Other inheritance systems solve it function.prototype = {} >here<.
This inheritance system solves it >here< function.prototype = {}

A complete description of Prototype & Prototype.Module can be found here. *EDIT LINK CHANGED*

The library can be downloaded to play around with here. *EDIT LINK CHANGED*

A quick example to entice and show what the library does.

Prototype example:

The Prototype function basically leaves the functions alone and only handles property hashes, so we can assign them to functions AFTER they're properly defined. It also supports multiple inheritance the prototypical way and allows back references to donor property hashes.

    Prototype("MammaCat", {
        talk: function() {
            return this.name + " says: miauw";
        }
    });

    var MammaCat = function(name) {
        this.name = name;
    }
    MammaCat.prototype = Prototype("MammaCat");

    var Pookie = new MammaCat("Pookie");
    alert(Pookie.talk()) //==> Pookie says: miauw

    Prototype("Kitten", {
        talk: function() {
            return this.name + " says: meep";
        },
        myMommaSays: function() {
            return "my momma " + this["::MammaCat"].talk.apply(Pookie);
        }
    }, "MammaCat"); // <-- Inherit methods from Cat.

    var Kitten = function(name) {
        this.name = name;
    }
    Kitten.prototype = Prototype("Kitten");

    var Bella = new Kitten("Bella");
    alert(Bella.talk()) //==> Bella says: meep
    alert(Bella.myMommaSays()) //==> Pookie says: miauw

Prototype.Module example:

Prototype.Module provides a neat way to organise Module Patterns as well as allow the sharing of private variables over multiple Module Patterns through closure techniques.

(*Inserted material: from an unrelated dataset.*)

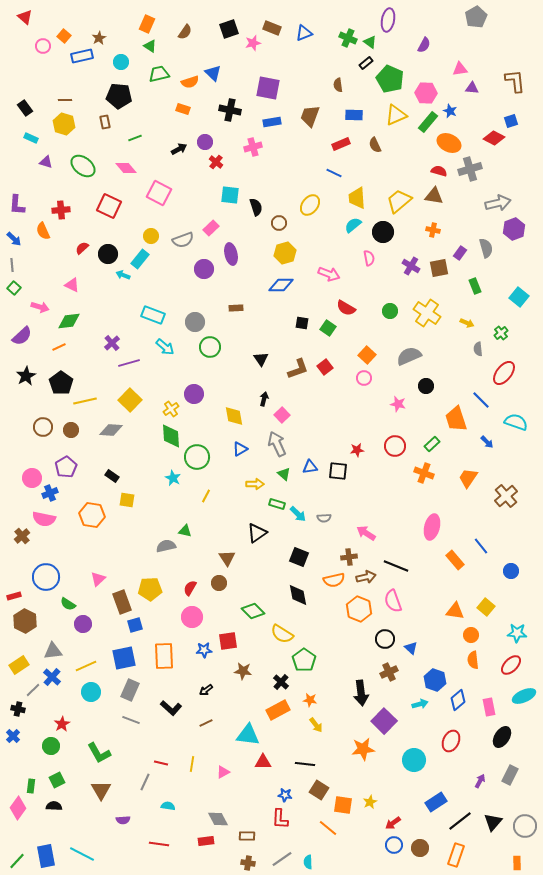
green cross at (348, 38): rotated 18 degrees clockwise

    Prototype.Module("combat", function(cache) {
        cache.baseDamage = 10;
        return {
            rake: function() {
                alert(this.name + " rakes for " + cache.baseDamage + " damage");
            }
        }
    });

    Prototype.Module("specialAttacks", function(cache) {
        return {
            claw: function() {
                // yes, we reference a value set in another module pattern through the cache argument!
                alert(this.name + " claws" + (cache.baseDamage + 10) + " damage");
            }
        }
    });

    // the cache argument in the module patterns gets shared as long as you assign the
    // modules in a single call.
    Prototype.Module.attach(Pookie, "combat", "specialAttacks");
    Pookie.rake(); //==> Pookie rakes for 10 damage
    Pookie.claw(); //==> Pookie claws for 20 damage

The code is at version 0.0.1 and is basically a first draft to show how inheritance can be solved the prototypical way. I do understand people want to make JavaScript look and behave more like Java, but it's simply not a classical OO language. Use and embrace the prototypical way of scripting!

I am sure people can find errors, performance issues and have better ideas or suggestions, feel free to post them and I will incorporate it, proper credits will be given ;)

And if someone knows of a better name then Prototype (to avoid possible conflict with the good and nice lads at prototypejs.org), then I am very much open to suggestions.